Hasta que un día reaccionamos como cuando tenemos que sacudirnos de un insecto desconocido que camina por nuestra espalda. Saltamos de la silla o de la cama y salimos a caminar sin rumbo, desorientados, perplejos. Nos hemos dado cuenta de la prolongada muerte en vida. Primer diagnóstico, ya tardío, que nos hace sentir miserables en el tumulto de gentes que van caminando hacia el centro comercial, la iglesia evangélica, el estadio, la fábrica, la universidad. El sentimiento de una vida sin muchas opciones, con expectativas limitadas; un individuo subordinado a jefes, reuniones, comités, compañeros de trabajo, parientes que nos llaman y visitan de vez en cuando. Un listado de pagos mensuales, fechas casi exactas, de vez en cuando la interrupción de una enfermedad, un accidente, un hundimiento depresivo. Pequeños paréntesis de flaqueza en la competencia de todos los días por ser al menos igual a un buen ciudadano o a un buen católico o a un correcto heterosexual o a un funcionario eficiente o a un buen esposo.

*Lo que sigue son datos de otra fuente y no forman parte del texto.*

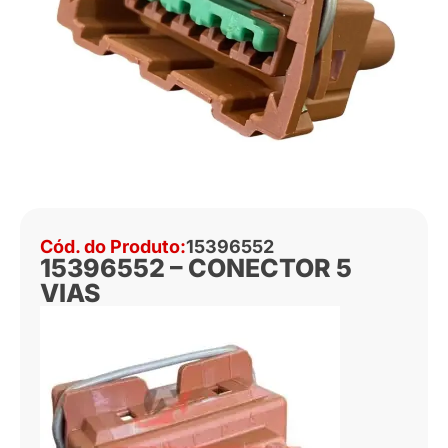
Cód. do Produto:
15396552
15396552 – CONECTOR 5
VIAS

Tengo esposa, una compañera que duerme conmigo hace treinta y cinco años. Tranquila, hacendosa, buena en la cocina, lectora juiciosa, correcta en sus modales. Tiene la tenacidad de un ancla, me enseñó a vivir en un orden con ciclos de lavado, de planchado, de compras en días de promoción, de paseos en el auto. Vida sencilla sin excesos, sin defectos, sin grandes compromisos. Nada de militancias políticas ni religiosas; nada de aventuras en el sexo. Imaginación limitada a un buen gusto, parecido al de los platos que pone en la mesa. Todo debidamente distribuido y adobado, porciones justas, horarios establecidos.
Sin embargo, llega la saturación y la corrosión. Los muebles desfallecen, los cuerpos se agrietan, los dolores aparecen en zonas del cuerpo. Los pequeños olvidos se acumulan: el arroz sin sal, el jugo sin azúcar, las frutas se pudren en la mesa. Volvemos al restaurante donde nos han robado más de tres veces y decidimos nunca volver por enésima vez. Olvidamos los nombres de viejos rostros familiares y nos da vergüenza admitirlo.